**SELECTED EXCERPT:**
0

First of all, this is not a language specific question, the below example uses PHP but it's more about the method (regex?) to find the answer.

Let's say I have an array:

$array = ['The Bert and Ernie game', 'The Bert & Ernie game', 'Bert and Ernie game', 'Bert and Ernie game - english version', 'Bert & Ernie (game)', 'Bert and Ernie - game'] etc...

I want to fetch a combination that shows the most important combinations. So I want to do:

$magicPattern = [something that renders most important occurrences];
preg_match($magicPattern, $array, $matches);
print_r($matches);

As an output I would like to receive something like: "Bert and Ernie game"

PS: I'm not necessary looking for an actual array, a concept to do this would be great too.

UPDATE:
Current code below, any thoughts if this would be a good way of finding the best version of an occurrence? Having a hard time figuring it out from the source of the function.

$array['The Bert and Ernie game']               =0; //lev distance
$array['The Bert & Ernie game']                 =0; //lev distance
$array['Bert and Ernie game']                   =0; //lev distance
$array['Bert and Ernie game - english version'] =0; //lev distance
$array['Bert & Ernie (game)']                   =0; //lev distance
$array['Bert and Ernie - game']                 =0; //lev distance

foreach($array as $currentKey => $currentVal){
    foreach($array as $matchKey => $matchVal){
        $array[$currentKey] += levenshtein($currentKey, $matchKey);
    }
}

$array = array_flip($array);
ksort($array);

echo array_values($array)[0]; //Bert and Ernie game
Bob van Luijt
  • 7,153
  • 12
  • 58
  • 101
  • 2
    How can the program possibly tell what is important or unimportant? – psmears Jun 17 '15 at 09:37
  • Fair enough. Maybe the word 'important' isn't properly chosen, but the goal of the question makes sense right? – Bob van Luijt Jun 17 '15 at 09:38
  • Not really, unless you can say in a bit more detail what you mean. Do you mean the words individually happen most frequently? Occur most frequently in the same string? Occur most frequently adjacent to each other? Something else? It's a lot easier to help if you can tell us what you actually want :) – psmears Jun 17 '15 at 10:01

2 Answers2

1

There are many different solutions for solving an issue like this, personally I wouldn't recommend a regex for this. This is typically something that you would solve using a fulltext search index (just google fulltext search for many methods to do this).

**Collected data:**
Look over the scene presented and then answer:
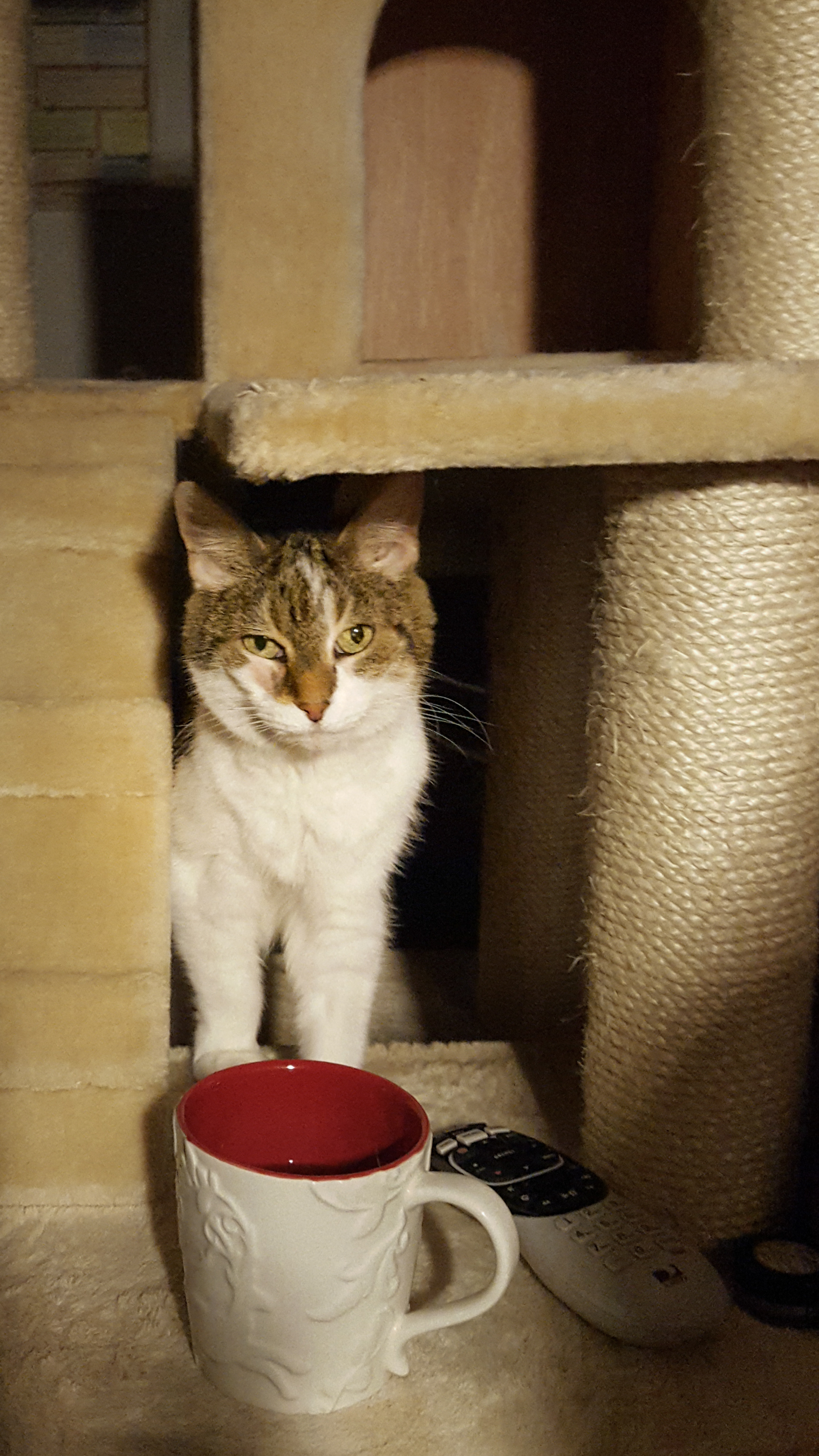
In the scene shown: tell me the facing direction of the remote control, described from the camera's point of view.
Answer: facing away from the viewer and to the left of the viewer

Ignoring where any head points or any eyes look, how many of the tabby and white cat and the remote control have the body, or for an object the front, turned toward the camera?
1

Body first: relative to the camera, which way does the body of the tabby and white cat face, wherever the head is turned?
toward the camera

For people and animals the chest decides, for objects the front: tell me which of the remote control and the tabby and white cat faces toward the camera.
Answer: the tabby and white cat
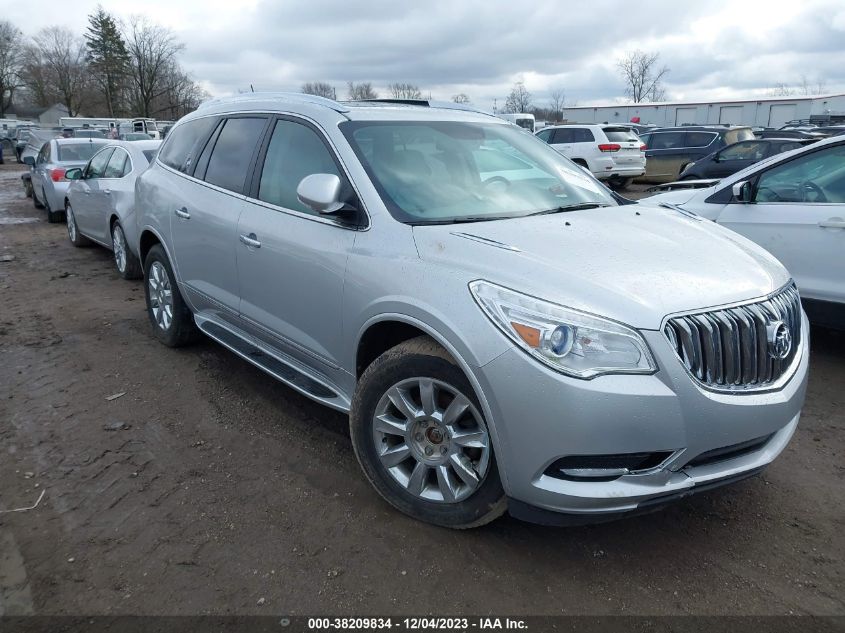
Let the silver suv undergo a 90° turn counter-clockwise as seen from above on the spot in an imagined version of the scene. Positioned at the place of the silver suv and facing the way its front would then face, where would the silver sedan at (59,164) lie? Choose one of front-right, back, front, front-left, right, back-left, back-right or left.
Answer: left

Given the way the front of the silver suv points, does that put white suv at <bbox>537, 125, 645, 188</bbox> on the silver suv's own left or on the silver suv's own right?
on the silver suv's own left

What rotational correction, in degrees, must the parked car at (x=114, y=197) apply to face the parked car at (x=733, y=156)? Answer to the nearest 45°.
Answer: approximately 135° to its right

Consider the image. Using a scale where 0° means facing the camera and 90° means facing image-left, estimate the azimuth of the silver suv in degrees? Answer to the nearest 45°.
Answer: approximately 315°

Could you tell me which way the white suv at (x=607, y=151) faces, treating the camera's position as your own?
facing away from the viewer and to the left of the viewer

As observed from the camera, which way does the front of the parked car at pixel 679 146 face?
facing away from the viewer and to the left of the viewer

* * *

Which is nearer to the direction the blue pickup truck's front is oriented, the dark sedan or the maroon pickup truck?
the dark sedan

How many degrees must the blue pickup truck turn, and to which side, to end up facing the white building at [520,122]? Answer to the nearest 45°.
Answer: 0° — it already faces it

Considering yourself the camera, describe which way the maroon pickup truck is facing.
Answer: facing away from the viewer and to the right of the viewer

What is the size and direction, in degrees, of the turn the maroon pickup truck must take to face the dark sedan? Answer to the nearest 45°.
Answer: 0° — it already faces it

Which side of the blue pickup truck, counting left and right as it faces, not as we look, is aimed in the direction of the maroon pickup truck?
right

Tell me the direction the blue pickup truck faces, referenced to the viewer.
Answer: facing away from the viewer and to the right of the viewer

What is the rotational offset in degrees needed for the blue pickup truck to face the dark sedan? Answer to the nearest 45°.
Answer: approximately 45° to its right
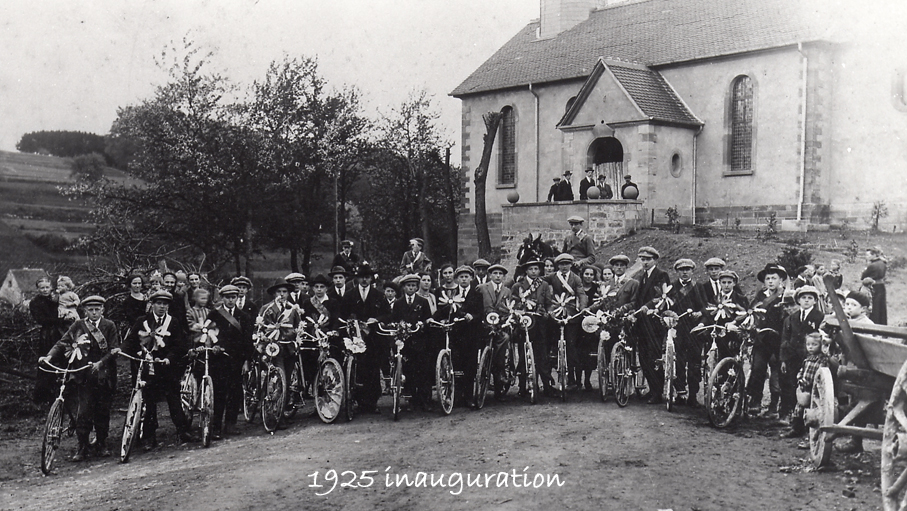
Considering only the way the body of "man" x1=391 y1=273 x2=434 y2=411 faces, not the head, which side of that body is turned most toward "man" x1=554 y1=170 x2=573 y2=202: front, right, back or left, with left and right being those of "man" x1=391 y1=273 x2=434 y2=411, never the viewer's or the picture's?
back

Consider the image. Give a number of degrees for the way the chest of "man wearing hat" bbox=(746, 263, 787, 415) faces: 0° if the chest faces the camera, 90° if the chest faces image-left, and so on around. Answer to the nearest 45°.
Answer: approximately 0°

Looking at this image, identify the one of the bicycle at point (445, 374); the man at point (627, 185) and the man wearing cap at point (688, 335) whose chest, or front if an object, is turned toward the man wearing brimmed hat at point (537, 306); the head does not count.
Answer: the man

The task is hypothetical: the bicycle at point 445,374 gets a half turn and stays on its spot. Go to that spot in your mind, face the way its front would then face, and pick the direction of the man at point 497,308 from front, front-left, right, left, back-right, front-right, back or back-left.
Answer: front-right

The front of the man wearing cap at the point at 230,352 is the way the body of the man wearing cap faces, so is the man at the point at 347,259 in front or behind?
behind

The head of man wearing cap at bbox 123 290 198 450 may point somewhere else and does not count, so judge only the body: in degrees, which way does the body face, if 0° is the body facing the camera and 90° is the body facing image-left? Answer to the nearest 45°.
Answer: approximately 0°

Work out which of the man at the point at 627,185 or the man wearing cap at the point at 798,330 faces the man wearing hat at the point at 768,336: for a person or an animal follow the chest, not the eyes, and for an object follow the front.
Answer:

* * *

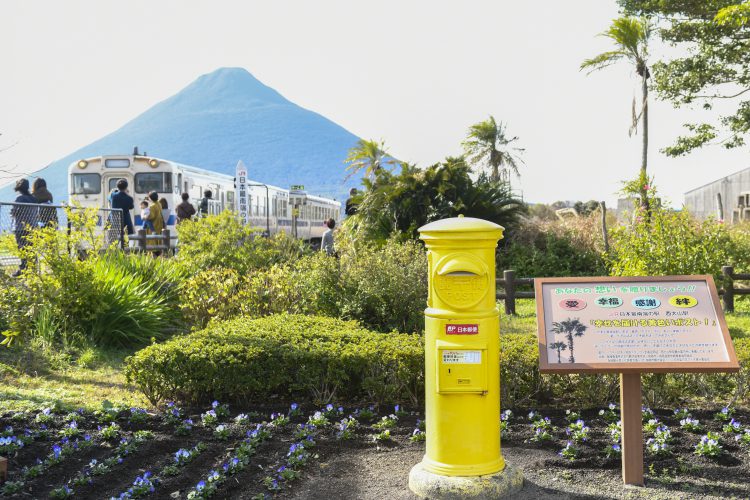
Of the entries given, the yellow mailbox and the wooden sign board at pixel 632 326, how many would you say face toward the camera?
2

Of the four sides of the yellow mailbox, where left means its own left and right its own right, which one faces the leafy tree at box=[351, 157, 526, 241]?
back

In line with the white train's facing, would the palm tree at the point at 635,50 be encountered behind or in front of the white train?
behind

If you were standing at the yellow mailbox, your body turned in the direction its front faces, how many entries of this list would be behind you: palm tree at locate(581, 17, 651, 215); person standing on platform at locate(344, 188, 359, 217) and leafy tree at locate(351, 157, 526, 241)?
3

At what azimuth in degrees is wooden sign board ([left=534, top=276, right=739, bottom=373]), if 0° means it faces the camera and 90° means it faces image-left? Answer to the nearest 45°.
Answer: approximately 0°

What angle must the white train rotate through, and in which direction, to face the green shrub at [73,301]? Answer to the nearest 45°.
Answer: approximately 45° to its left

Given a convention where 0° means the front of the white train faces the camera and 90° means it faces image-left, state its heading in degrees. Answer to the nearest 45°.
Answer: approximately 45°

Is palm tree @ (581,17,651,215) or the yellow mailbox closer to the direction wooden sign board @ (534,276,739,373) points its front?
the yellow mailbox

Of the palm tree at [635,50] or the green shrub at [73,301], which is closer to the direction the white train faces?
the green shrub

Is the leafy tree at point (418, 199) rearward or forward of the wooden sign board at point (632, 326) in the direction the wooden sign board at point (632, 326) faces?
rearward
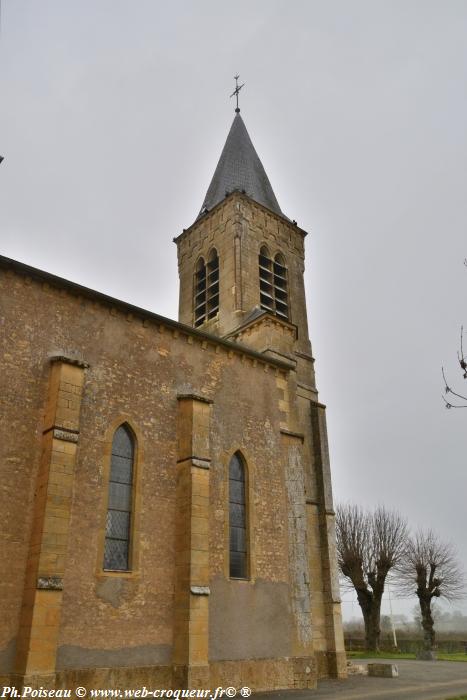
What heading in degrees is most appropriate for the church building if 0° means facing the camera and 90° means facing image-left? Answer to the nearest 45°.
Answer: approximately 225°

**HOW TO COMPLETE THIS TASK:** In the forum thread, what does the answer recommend using instead of a regex?

**EXERCISE SOLUTION:** A fulltext search index.